=== 演習課題 ===
a) 放射線技師の業務についての文章をもとに、次の問いに答えてください。
(i) 診断そのものを行うことは、誰に限られていますか。
(ii) 放射線治療の補助において、放射線技師は誰の指示に従って治療用の放射線装置を操作しますか。
(iii) 超音波検査が特に利用される検査として、どの部位が挙げられていますか。
b) 放射線技師の業務についての文章を、最後の文の後から書き進めてください。

放射線技師(正式には「診療放射線技師」)は、医療機関での画像診断や治療に必要な放射線の撮影や機器操作を行う専門職です。診療放射線技師法によって業務が規定されており、画像診断のための放射線撮影や放射線治療のサポート、さらに検査データの管理などを担当します。ただし、診断そのものは医師に限られており、医療行為には制限があります。以下に、放射線技師が行える業務と行えない業務について詳しく説明します。
放射線技師が行える業務
放射線技師は、放射線を使用する画像診断や治療の補助を中心に、以下の業務が行えます。
- 画像診断のための放射線撮影:
- X線(レントゲン)撮影、CT(コンピュータ断層撮影)、MRI(磁気共鳴画像診断装置)、マンモグラフィ(乳房撮影)など、さまざまな放射線装置や画像診断装置を操作して撮影を行います。患者の体の特定部位を正確に撮影し、診断に必要な画像を提供する役割です。
- 放射線治療の補助:
- 放射線治療の計画に基づき、患者に対して正確な位置での照射を行います。放射線腫瘍医の指示に従い、治療用の放射線装置を操作して、がんなどの病変部位に放射線を照射します。
- 超音波検査(エコー):
- 診療放射線技師は、超音波検査装置を用いた画像撮影も担当することができます。特に腹部や甲状腺、心臓などの検査で超音波検査が利用され、放射線を使用しない検査も扱います。
- 放射線量の管理:
- 放射線技師は、患者が受ける放射線量が安全な範囲に収まるように調整を行います。撮影時の被曝をできるだけ抑えるための機器設定や、使用する放射線の量を適切に調整する役割もあります。
- 検査の準備と補助:
- 検査の前に患者に検査内容を説明し、金属類の除去や検査着への着替えを案内します。さらに、適切な体位での検査ができるようサポートし、安心して検査を受けられるように配慮します。
- 画像データの管理と保存:
- 撮影した画像データを整理し、医師が診断できるように管理・保存します。デジタルデータの保管や管理も行い、医療機関内での円滑なデータ提供をサポートします。
- 放射線に関する知識提供と啓発:
- 放射線のリスクや安全性について患者や医療スタッフに説明することも、放射線技師の重要な役割です。特に検査や治療を受ける患者に対して、放射線被曝についての理解を助け、不安を和らげる説明を行います。

ページ画像と抽出テキスト
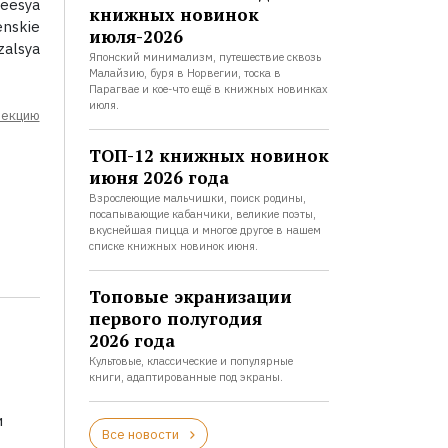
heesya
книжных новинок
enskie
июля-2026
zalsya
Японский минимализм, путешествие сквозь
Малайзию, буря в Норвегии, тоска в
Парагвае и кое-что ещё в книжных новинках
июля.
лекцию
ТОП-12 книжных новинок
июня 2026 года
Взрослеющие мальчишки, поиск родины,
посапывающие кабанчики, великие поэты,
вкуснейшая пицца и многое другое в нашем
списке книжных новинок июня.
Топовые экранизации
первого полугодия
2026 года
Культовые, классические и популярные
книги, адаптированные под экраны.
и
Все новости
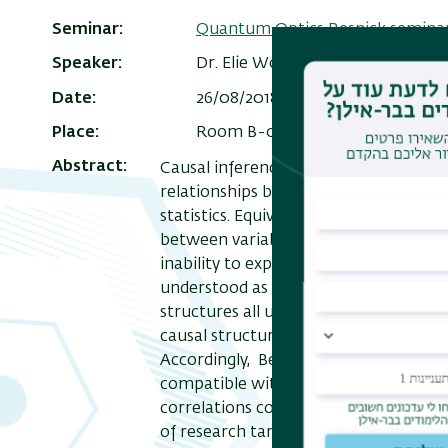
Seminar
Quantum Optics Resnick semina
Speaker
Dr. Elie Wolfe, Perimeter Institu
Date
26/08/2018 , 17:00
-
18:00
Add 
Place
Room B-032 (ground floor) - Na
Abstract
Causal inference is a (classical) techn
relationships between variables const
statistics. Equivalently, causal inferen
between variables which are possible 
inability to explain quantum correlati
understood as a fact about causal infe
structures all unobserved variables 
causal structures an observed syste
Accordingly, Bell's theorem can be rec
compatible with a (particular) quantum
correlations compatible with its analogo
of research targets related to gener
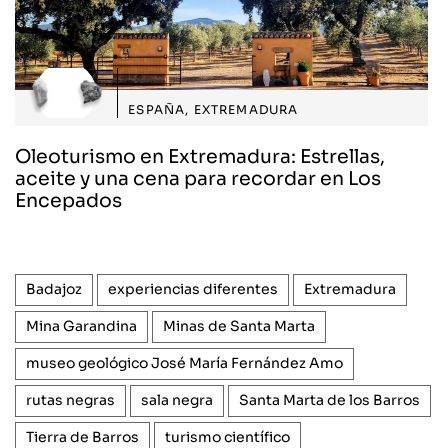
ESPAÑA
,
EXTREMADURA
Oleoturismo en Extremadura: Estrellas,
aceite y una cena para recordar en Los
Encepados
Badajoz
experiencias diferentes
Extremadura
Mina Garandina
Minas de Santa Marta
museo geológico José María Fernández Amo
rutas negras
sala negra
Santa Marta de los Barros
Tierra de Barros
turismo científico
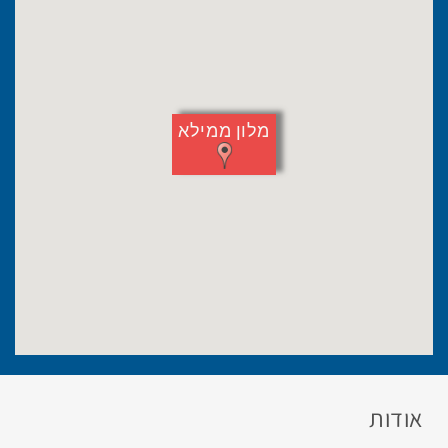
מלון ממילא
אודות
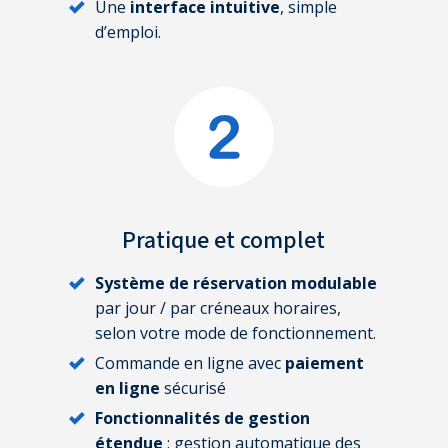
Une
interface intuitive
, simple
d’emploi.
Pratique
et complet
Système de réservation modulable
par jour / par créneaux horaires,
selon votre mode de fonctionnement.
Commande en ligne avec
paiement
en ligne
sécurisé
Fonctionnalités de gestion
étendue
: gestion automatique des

=== 解答一覧 ===
a)
(i) 医師
(ii) 放射線腫瘍医
(iii) 腹部、甲状腺、心臓

b)
放射線技師が行えない業務
放射線技師は、放射線を使った検査や治療補助が主な役割であり、医療行為の範囲には制限があります。以下は、放射線技師が行えない業務です。
- 診断:
- 撮影した画像データに基づいて診断を行うのは医師の役割であり、放射線技師が診断を行うことはできません。撮影後の解釈や病名の特定は医師が行います。
- 薬剤の投与(造影剤投与を含む):
- 造影剤(CTやMRIで使用される薬剤)を患者に投与することも医師または看護師が行う業務であり、放射線技師は投与できません。造影剤の使用が必要な検査では、投与後に撮影を開始します。
- 侵襲的な処置(カテーテル挿入など):
- カテーテルを使った心臓や血管の造影検査は医師が行います。放射線技師は検査における画像撮影を担当しますが、カテーテルの挿入や操作には関与しません。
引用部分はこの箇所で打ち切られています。